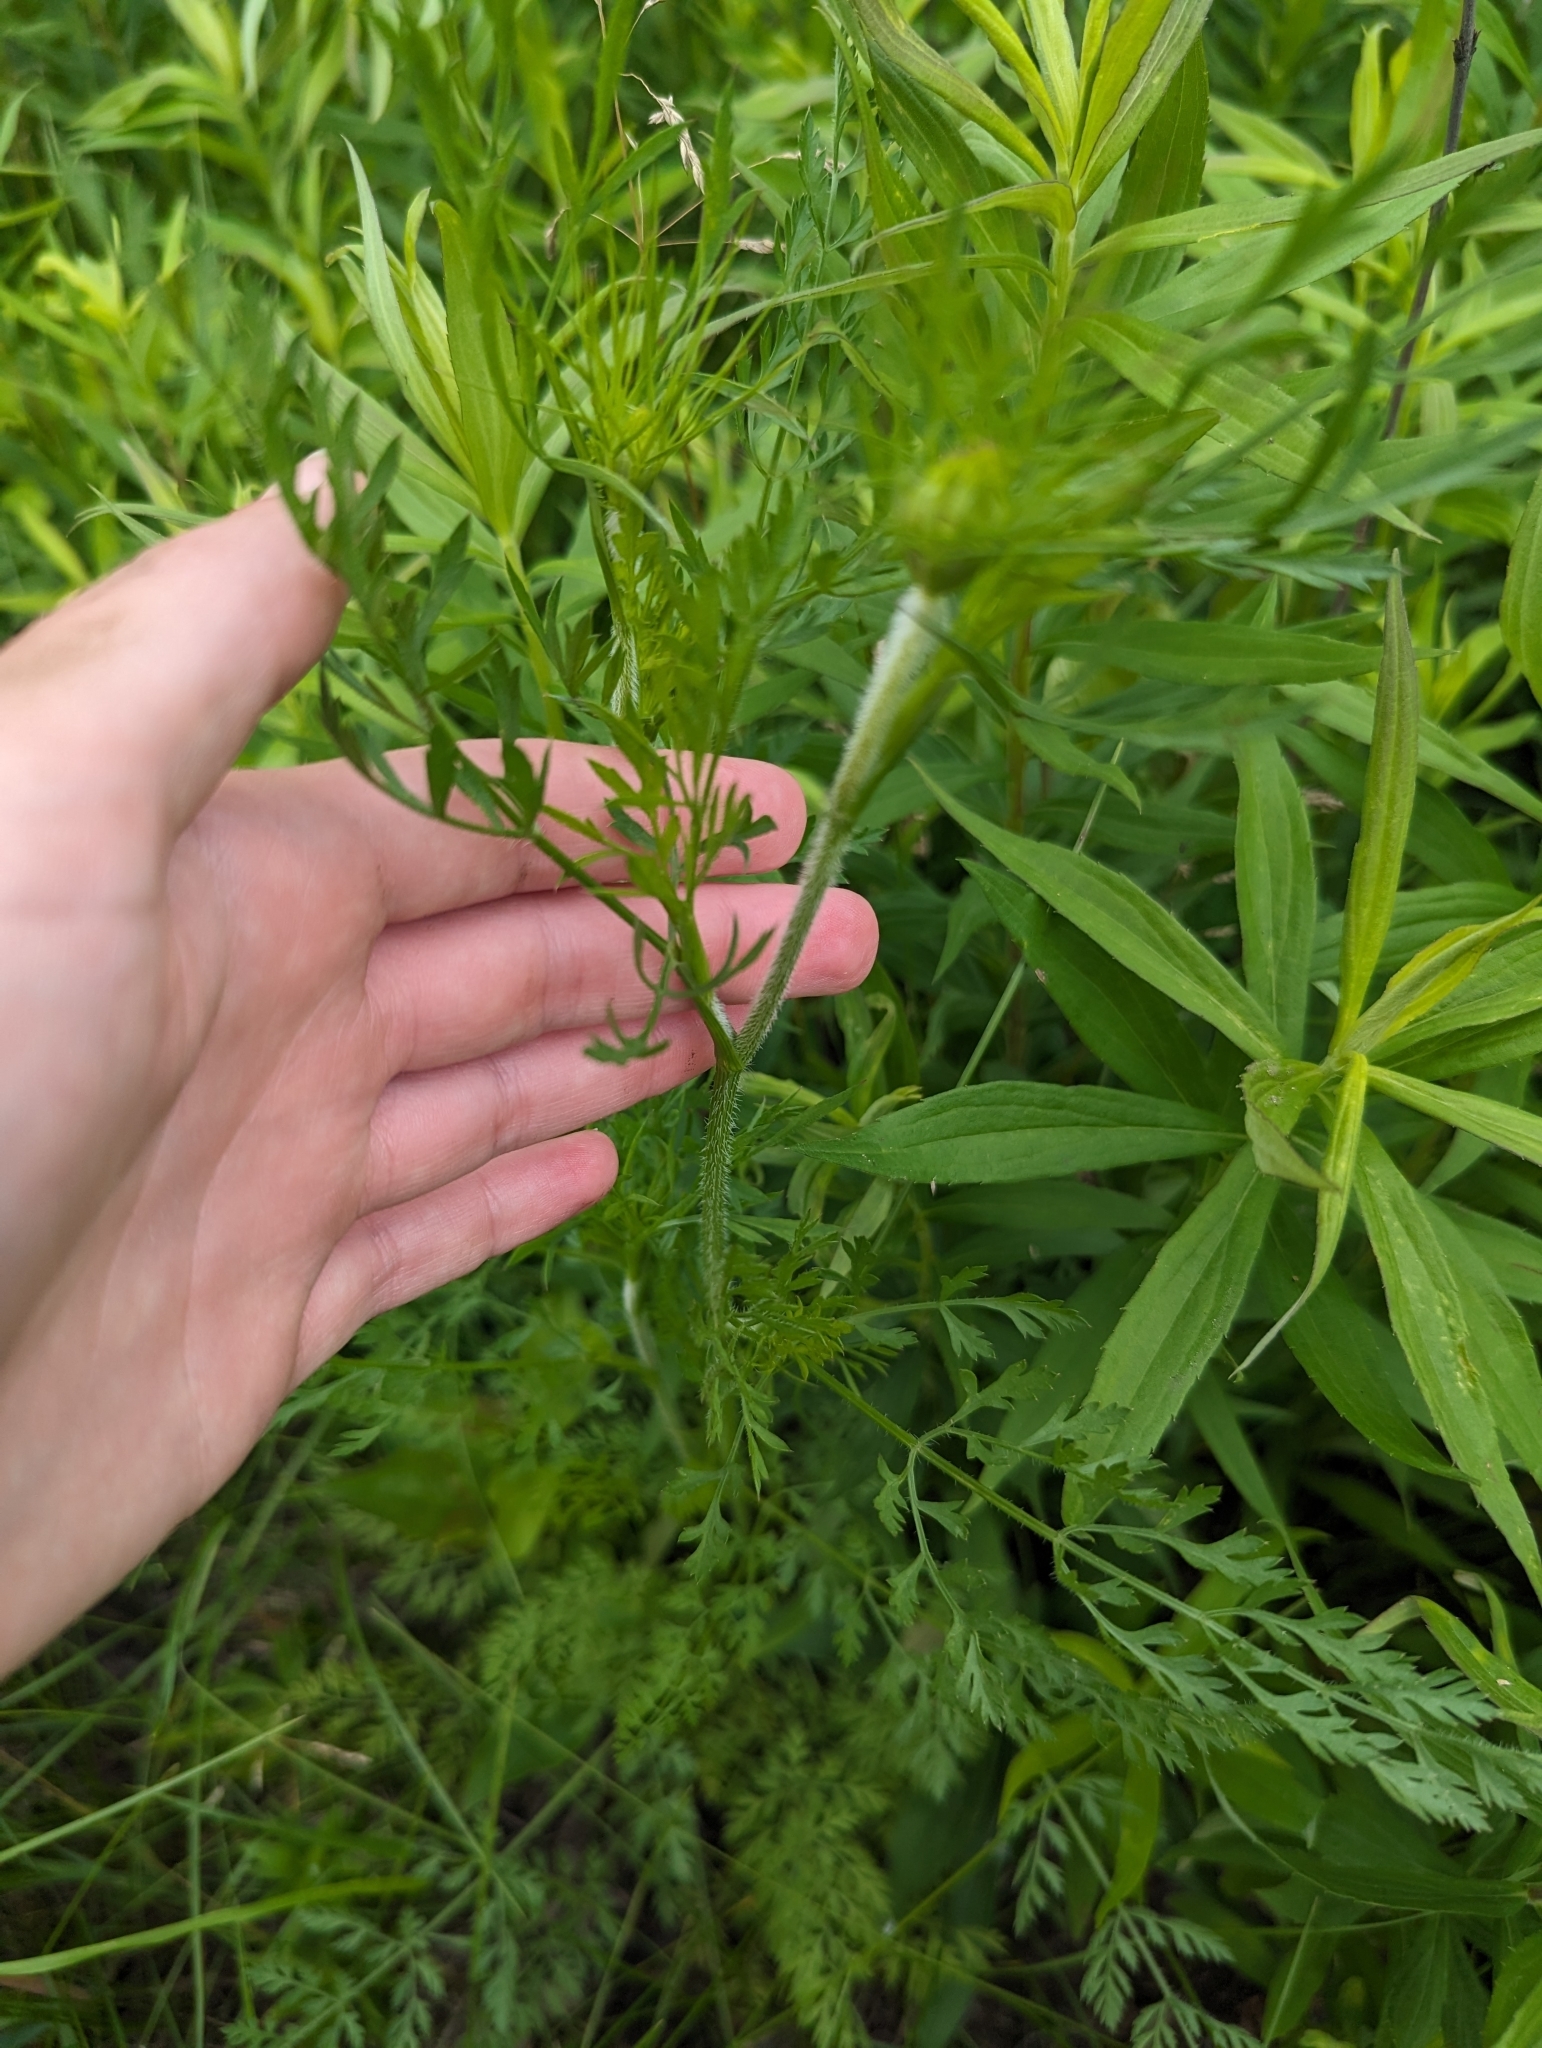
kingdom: Plantae
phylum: Tracheophyta
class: Magnoliopsida
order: Apiales
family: Apiaceae
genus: Daucus
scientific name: Daucus carota
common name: Wild carrot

* * * * *

Task directions: Return every naming line of the items above, kingdom through common name, copied word for word. Leave the pictures out.

Final answer:
kingdom: Plantae
phylum: Tracheophyta
class: Magnoliopsida
order: Apiales
family: Apiaceae
genus: Daucus
scientific name: Daucus carota
common name: Wild carrot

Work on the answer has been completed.